* [Written exercise 1]: In the post on memorable musical moments of 2013, which composition did Kim Kashkashian perform at the San Francisco Conservatory of Music?
* [Written exercise 2]: Resume the post on memorable musical moments of 2013, picking up after its last sentence.

Saturday, December 21, 2013
12 Memorable Musical Moments in 2013
As part of a completely subjective and unscientific survey, here are 12 favorite musical moments of the last year. The San Francisco Symphony offered a few great concerts in 2013, many of them involving the Symphony Chorus under Ragnar Bohlin. The evening that made me seriously delirious with pleasure back in February was Charles Dutoit conducting the orchestra and chorus in Poulenc's Stabat Mater and Berlioz's monumental Te Deum. Honorable mentions to pianist Keisuke Nakagoshi in his Symphony debut as a soloist playing Poesis with Herbert Blomstedt, pianist Jeremy Denk playing an exquisite Mozart 25th Piano Concerto, and both orchestra and chorus performing in Britten's War Requiem.
In March at the neighborhood's new SFJAZZ Center, there was an extraordinary fusion of classical/jazz/bluegrass/raga when banjo player Bela Fleck, bass player Edgar Meyer and tabla player Zakir Hussein collaborated for a three-hour set on Hussein's birthday.
Later in the month, the legendary violist Kim Kashkashian played a concert at the San Francisco Conservatory of Music as part of their Chamber Music Masters educational series. She was spellbinding, performing Dmitri Shostakovich's final composition, the 1975 Sonata for Viola and Piano.
The Thrillpeddlers put original Cockettes composer Scrumbly Koldewyn back to work again, expanding and revising the early 1970s Tinsel Tarts in a Hot Coma, and Scrumbly was even recruited to sing and dance. The book was literally all over the map, but the songs were a constant reminder of how good Koldewyn's music at its best can be.

* [Given information]:
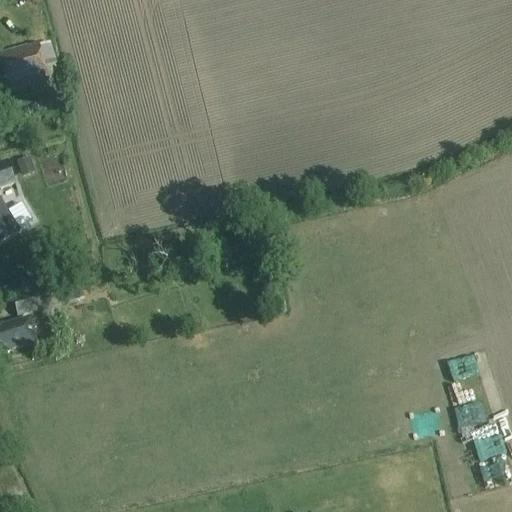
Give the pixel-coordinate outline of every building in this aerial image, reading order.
[(0,54),(0,72),(6,95),(59,81),(49,42),(0,54)] [(35,175),(29,159),(16,164),(22,180),(35,175)] [(0,245),(20,233),(0,201),(0,191),(16,186),(8,162),(0,164),(0,245)] [(13,300),(19,319),(85,300),(79,282),(13,300)] [(30,319),(0,326),(0,356),(37,347),(30,319)]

* [Right answer 1]: Dmitri Shostakovich's final composition, the 1975 Sonata for Viola and Piano.

* [Right answer 2]:
The San Francisco Choral Society under director Robert Geary pulled off three massive concerts this year, starting with David Lang's battle hymns in Kezar Pavilion above, a fine rendition of Haydn's oratorio The Seasons, and Rachmaninoff's Vespers. Three more disparate pieces could hardly be imagined, and the amateur choral group pulled them all off, brilliantly and in the case of battle hymns, audaciously.
I heard Schubert's bleak song cycle, Winterreise, live for the first time sung by German baritone Matthias Goerne accompanied by Christoph Eschenbach on piano. Goerne was astounding, making me momentarily reexamine an inborn antipathy for lieder and German Romantic mopiness.
My first visit to New York's Carnegie Hall happened soon after in a perfect concert for the auditorium. Simon Rattle guest conducted the Philadelphia Orchestra in Webern, Berg's Scenes from Lulu, and the Secret Police Chief's aria from Ligeti's Le Grande Macabre, the latter two sung by the incredible soprano Barbara Hannigan above. They also played Beethoven's hackneyed Pastoral Symphony and the performance was so fresh and the hall's sound so warm that the piece got me weepy, the last thing I expected.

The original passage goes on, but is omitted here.